Google rolls out Phone Hub, other new features for Chrome OS

Ten years after launching the Chromebook, Google is updating Chrome OS to help people stay productive while using multiple devices
Written by Stephanie Condon, Senior Writer

Google on Tuesday announced a set of new features for the Chrome operating system, largely focused on helping people stay productive while using multiple devices. Those new features include the Phone Hub -- an interface that allows you to control the key features of your Android device from your Chromebook. 

The new features come on the 10th anniversary of the Chromebook, which gained popularity initially in the education sector. When Chromebooks were launched with Acer and Samsung in 2011, they were largely secondary devices for people, noted John Maletis, head of product and UX for Chrome OS. 

They've since undergone a "huge shift" to become the primary device for users, Maletis told reporters on Tuesday. In addition to serving the education sector, Google now targets general consumers and people using Chromebooks for work. One in 10 desktop devices sold globally run on Chrome OS, Maletis said, as do one in five sold in the US. This past year, it became the second-most popular desktop operating system.

"It's amazing to see how modern computing has evolved," he said. One key part of that evolution, he said, is the use of multiple devices. "Unlike the past, our expectation is we should have access to our data and a consistent experience across these surfaces."
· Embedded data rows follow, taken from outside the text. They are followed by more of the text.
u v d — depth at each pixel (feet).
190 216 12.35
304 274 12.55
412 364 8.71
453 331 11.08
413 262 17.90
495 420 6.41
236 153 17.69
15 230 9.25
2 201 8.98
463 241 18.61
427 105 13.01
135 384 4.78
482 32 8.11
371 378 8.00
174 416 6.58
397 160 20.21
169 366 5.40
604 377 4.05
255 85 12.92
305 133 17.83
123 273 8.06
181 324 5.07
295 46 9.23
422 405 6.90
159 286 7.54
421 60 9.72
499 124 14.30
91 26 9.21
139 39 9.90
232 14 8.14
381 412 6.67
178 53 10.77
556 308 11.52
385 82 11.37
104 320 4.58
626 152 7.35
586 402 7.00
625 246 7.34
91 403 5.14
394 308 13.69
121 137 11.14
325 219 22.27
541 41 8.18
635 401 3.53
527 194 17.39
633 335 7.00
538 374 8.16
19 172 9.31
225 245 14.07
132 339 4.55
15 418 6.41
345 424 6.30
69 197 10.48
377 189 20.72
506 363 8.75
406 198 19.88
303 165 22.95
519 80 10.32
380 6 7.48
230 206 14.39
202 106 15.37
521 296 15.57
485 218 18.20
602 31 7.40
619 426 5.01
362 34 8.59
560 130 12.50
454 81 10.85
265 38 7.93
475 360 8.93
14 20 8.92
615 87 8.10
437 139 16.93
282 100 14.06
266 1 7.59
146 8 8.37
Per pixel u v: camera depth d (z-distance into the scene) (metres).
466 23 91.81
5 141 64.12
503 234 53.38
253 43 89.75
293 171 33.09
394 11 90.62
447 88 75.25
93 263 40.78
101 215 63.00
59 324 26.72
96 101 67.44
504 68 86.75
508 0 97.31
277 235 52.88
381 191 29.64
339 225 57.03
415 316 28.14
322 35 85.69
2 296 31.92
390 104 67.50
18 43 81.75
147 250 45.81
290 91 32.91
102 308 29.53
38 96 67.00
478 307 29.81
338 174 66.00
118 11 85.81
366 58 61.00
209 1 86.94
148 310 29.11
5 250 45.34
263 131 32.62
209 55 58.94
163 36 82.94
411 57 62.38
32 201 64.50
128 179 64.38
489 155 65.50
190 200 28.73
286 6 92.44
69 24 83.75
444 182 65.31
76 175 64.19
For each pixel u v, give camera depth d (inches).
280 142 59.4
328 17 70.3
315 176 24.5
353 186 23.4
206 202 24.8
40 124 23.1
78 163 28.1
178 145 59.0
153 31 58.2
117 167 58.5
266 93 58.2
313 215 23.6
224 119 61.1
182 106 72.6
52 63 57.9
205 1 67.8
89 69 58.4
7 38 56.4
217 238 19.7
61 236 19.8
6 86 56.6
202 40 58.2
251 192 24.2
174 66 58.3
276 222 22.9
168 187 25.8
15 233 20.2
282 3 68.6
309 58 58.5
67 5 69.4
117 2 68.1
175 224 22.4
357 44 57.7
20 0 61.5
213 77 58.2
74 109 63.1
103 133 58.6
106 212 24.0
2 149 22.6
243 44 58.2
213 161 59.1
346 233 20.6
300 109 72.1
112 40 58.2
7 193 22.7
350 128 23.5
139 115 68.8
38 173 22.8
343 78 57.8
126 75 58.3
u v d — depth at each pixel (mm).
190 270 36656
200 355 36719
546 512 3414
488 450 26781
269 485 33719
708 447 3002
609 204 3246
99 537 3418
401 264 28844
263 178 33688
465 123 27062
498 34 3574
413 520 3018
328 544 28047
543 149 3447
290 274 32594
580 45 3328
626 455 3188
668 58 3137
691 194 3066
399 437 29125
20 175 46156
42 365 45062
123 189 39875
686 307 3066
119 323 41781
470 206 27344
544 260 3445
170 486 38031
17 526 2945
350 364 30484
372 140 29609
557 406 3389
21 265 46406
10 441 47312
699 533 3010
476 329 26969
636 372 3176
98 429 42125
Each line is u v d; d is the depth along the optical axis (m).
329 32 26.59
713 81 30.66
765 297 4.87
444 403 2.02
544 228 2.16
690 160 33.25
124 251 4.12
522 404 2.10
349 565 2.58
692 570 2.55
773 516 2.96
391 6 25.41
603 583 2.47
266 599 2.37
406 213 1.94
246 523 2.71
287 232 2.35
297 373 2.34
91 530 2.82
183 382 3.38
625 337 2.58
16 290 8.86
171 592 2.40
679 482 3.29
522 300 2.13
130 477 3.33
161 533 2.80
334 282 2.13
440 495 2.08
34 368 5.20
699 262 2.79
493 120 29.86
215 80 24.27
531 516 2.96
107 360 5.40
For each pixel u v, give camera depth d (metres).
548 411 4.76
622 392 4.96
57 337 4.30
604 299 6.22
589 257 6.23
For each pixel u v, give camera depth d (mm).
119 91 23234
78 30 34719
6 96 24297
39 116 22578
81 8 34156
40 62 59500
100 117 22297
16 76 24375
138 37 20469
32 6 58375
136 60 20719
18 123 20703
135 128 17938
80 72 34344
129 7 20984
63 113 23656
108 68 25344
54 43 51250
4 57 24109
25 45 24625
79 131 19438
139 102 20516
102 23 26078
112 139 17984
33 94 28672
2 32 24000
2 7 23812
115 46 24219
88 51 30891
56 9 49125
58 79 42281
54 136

Some of the latest features for Chrome OS are focused on facilitating that experience. The Phone Hub serves as a sort of "control center" for Android devices. At the top of the application, users can see information related to the status of their phone, such as battery life and cellular connections. Below that, the user can find quick actions to take, such as instant tethering, a "find your device" function and "do not disturb." Phone Hub lets you turn on notifications, so you can receive messages sent to your phone, as well as respond to them from your Chromebook. 

In the coming months, Google will be rolling out Nearby Share, to let users instantly and securely share files between your Chromebook and other Chrome OS or Android devices. It works offline, and there's no need to share contact details. 

Google has also extended Wi-Fi Sync to work with more devices, so you can sync your Chromebook credentials not only with another Chromebook but Android devices as well, and visa versa. Once you've used a wi-fi network on one device, when you sign into the same Google Account on another device, there's no need to enter wi-fi credentials again. 

Chrome OS is also getting a series of time-saving and productivity-focused features and capabilities. For instance, the Chromebook setup has been streamlined so that parents setting up a child's personal Google Account (managed with Family Link) can also immediately add a school account. The child can use school apps like Google Classroom, while parents can use Family Link to maintain controls on the device. 

There's a new Screen Capture tool in the Quick Settings menu that lets you take precise screenshots and screen recordings. Screenshots are automatically clipped to the clipboard. The Clipboard has been enhanced to hold onto the last five things copied, so you don't have to flip back and forth between documents. 

There's also a space called Tote that gives quick and easy access to pinned files that you may need to access frequently, as well as recent downloads and recent screen captures.